Rotating a particle in direct space implies rotating its Fourier transform, which has a missing wedge. Even if all the particles may come from a single tomogram and thus share the same missing wedge, after rotation each particle will cover a different area of the Fourier space. As the particles have different orientations, any voxel in the Fourier Space will have a different number of particles contributing to it. Any Fourier component will be non-zero for some particles and zero (representing missing information) for others.
As each particle has a different missing wedge, the resulting addition is not "well compensated", meaning that some Fourier components are more represented than others. In order to compute the average, each computed Fourier component has to be divided with the actual number of particles that have contributed to it.
Thus, the result of adding the aligned particles together without any special step for fourier compensation is called raw average. A raw average has to be compensated.
The way Dynamoperforms the Fourier compensation is by keeping track of the number of times a rotated particle contributes to a Fourier component. While computing the raw average, each missing wedge is rotated and added into a volume. This volume has the size of a particle if Fourier space. It is called an fweight in Dynamojargon (a Fourier weight) and represents the number of particles that contributed to each Fourier Component.
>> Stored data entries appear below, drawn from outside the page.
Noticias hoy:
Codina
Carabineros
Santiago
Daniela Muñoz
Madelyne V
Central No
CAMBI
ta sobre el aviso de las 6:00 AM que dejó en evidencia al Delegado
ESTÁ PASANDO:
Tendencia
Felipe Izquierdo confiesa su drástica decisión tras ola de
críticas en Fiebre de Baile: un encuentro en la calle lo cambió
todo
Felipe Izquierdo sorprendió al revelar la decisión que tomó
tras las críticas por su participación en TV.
Then the compensated average (called simply average inside a project) gets computed by dividing the raw average in fourier space with the computed fweight. The used function is dynamo_fweight_divide
Artifacts from strongly inhomogeneous information quality
They might happen when individual Fourier components contributed by few particles are surrounded by components contributed by many particles. The latest are less noisy that the former ones. Even if the compensation (in terms of division with the exact number of contributing particles) is exact, the disbalance in noise content can create an instability.
This can be solved stating a valui for the 'fmin' parameter, which states the minimum number of contributions that a Fourier component needs to have in order to be accepted.
Artifacts from particle rotation
While rotating a cube, there is always a rotation artifact
Use bigger boxes
T.B.I. A data folder can include for each particle entry a container entry that represents the same particle cropped with a bigger sidelength. During execution of the project, the small particle will be used for alignment (to save time), and the container particles will be used for averaging (to ensure exact removal of rotation artifacts during fourier compensation)
Crop directly from tomogram
T.B.I. The user can provide a generic data folder as just a list of tomograms and coordinates. This way, Dynamowill crop on the fly the needed particle, using a sidelength twice as big as the required size for the template. This way, the edge artifacts due to rotation will stay outside of the area of interest.
It is possible to tell Dynamo to impose an smoothing mask (in direct space) onto the raw average before dividing it in fourier space with the fweight. The user can:
- pass the parameters for on-the-fly construction of a smoothing mask
- pass the name of a file.
- use the smoothing mask used in FSC computations also for this task.